_Task item_.
Which of the lines in the listing that follows hold "timescale"? Pull each one out.

_Data for analysis_.
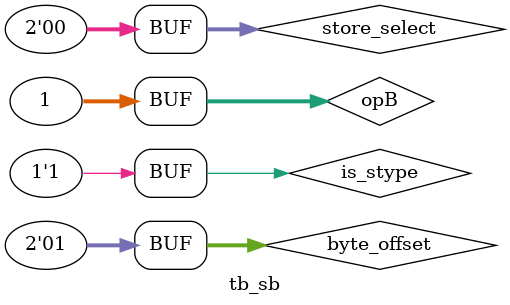
<source format=v>
`timescale 1ns / 1ps


module tb_sb();
    reg [31:0] opB;
    reg [1:0] byte_offset;
    reg [1:0] store_select;
    reg is_stype;
    
    wire [31:0] data;
    wire [3:0] dm_write;
    
    storeblock UUT(
        .opB(opB),
        .byte_offset(byte_offset),
        .store_select(store_select),
        .is_stype(is_stype),
        .data(data),
        .dm_write(dm_write)
    );
    
    initial begin
        opB = 32'd1;    //not s type
        byte_offset = 2'd0;
        store_select = 2'd2;
        is_stype = 1'd0;
        #100 
        byte_offset = 2'd0; //sw zero offset
        store_select = 2'd2;
        is_stype = 1'd1;
        #100    //sw 1 offset
        byte_offset = 2'd1;
        store_select = 2'd2;
        is_stype = 1'd1;
        #100    //sw 2 offset
        byte_offset = 2'd2;
        store_select = 2'd2;
        is_stype = 1'd1;
        #100    //sw 3 offset
        byte_offset = 2'd3;
        store_select = 2'd2;
        is_stype = 1'd1;
        #100    //sh 0 offset
        byte_offset = 2'd0;
        store_select = 2'd1;
        is_stype = 1'd1;
        #100    //sh 3 offset
        byte_offset = 2'd3;
        store_select = 2'd1;
        is_stype = 1'd1;
        #100    //sb 0 offset
        byte_offset = 2'd3;
        store_select = 2'd0;
        is_stype = 1'd1;
        #100    //sb 1 offset
        byte_offset = 2'd1;
        store_select = 2'd0;
        is_stype = 1'd1;
    end

endmodule

</source>
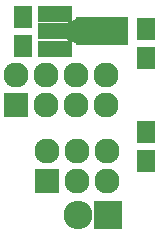
<source format=gbs>
G04 #@! TF.FileFunction,Soldermask,Bot*
%FSLAX46Y46*%
G04 Gerber Fmt 4.6, Leading zero omitted, Abs format (unit mm)*
G04 Created by KiCad (PCBNEW 4.0.1-stable) date 03/05/2016 22:29:02*
%MOMM*%
G01*
G04 APERTURE LIST*
%ADD10C,0.100000*%
%ADD11C,2.127200*%
%ADD12R,2.127200X2.127200*%
%ADD13O,2.127200X2.127200*%
%ADD14R,1.650000X1.900000*%
%ADD15R,2.432000X2.432000*%
%ADD16O,2.432000X2.432000*%
%ADD17R,2.901900X1.400760*%
%ADD18R,4.400500X2.398980*%
G04 APERTURE END LIST*
D10*
D11*
X158599200Y-93493800D03*
D12*
X158599200Y-96033800D03*
D13*
X161139200Y-93493800D03*
X161139200Y-96033800D03*
X163679200Y-93493800D03*
X163679200Y-96033800D03*
X166219200Y-93493800D03*
X166219200Y-96033800D03*
D14*
X169572000Y-92026000D03*
X169572000Y-89526000D03*
X159158000Y-88510000D03*
X159158000Y-91010000D03*
D12*
X161190000Y-102460000D03*
D13*
X161190000Y-99920000D03*
X163730000Y-102460000D03*
X163730000Y-99920000D03*
X166270000Y-102460000D03*
X166270000Y-99920000D03*
D15*
X166397000Y-105317500D03*
D16*
X163857000Y-105317500D03*
D17*
X161885960Y-91261140D03*
X161885960Y-89760000D03*
X161885960Y-88258860D03*
D18*
X165838200Y-89760000D03*
D10*
G36*
X162914050Y-89059620D02*
X164063350Y-88559240D01*
X164063350Y-90960760D01*
X162914050Y-90460380D01*
X162914050Y-89059620D01*
X162914050Y-89059620D01*
G37*
D14*
X169572000Y-98269000D03*
X169572000Y-100769000D03*
M02*

</source>
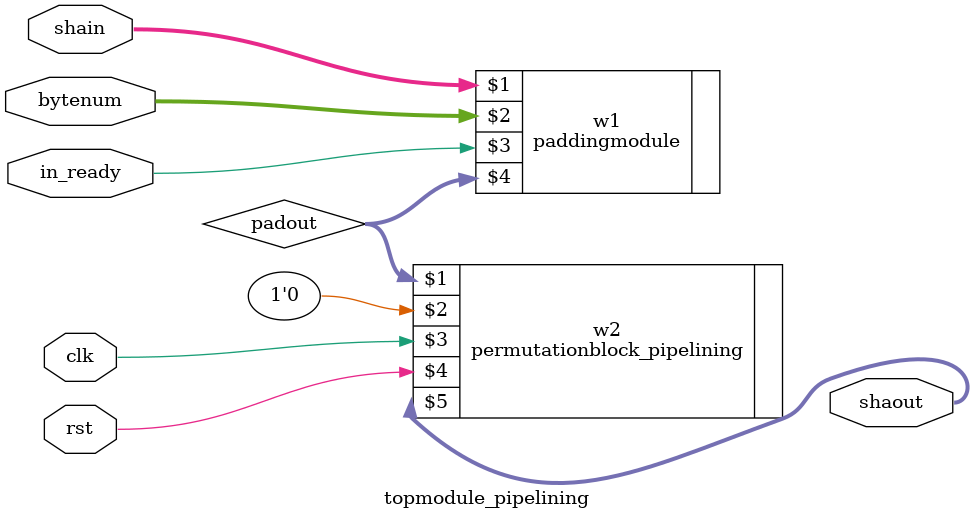
<source format=v>
`timescale 1ns / 1ps
module topmodule_pipelining(
  input [511:0] shain,
	 input [2:0]bytenum,
	 input in_ready,clk,rst,
    output [1599:0] shaout
    );
	wire [575:0]padout; 
paddingmodule w1(shain,bytenum,in_ready,padout);
permutationblock_pipelining w2(padout,1'b0,clk,rst,shaout);

endmodule

</source>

_Expected answer_.
`timescale 1ns / 1ps
`timescale 1ns / 1ps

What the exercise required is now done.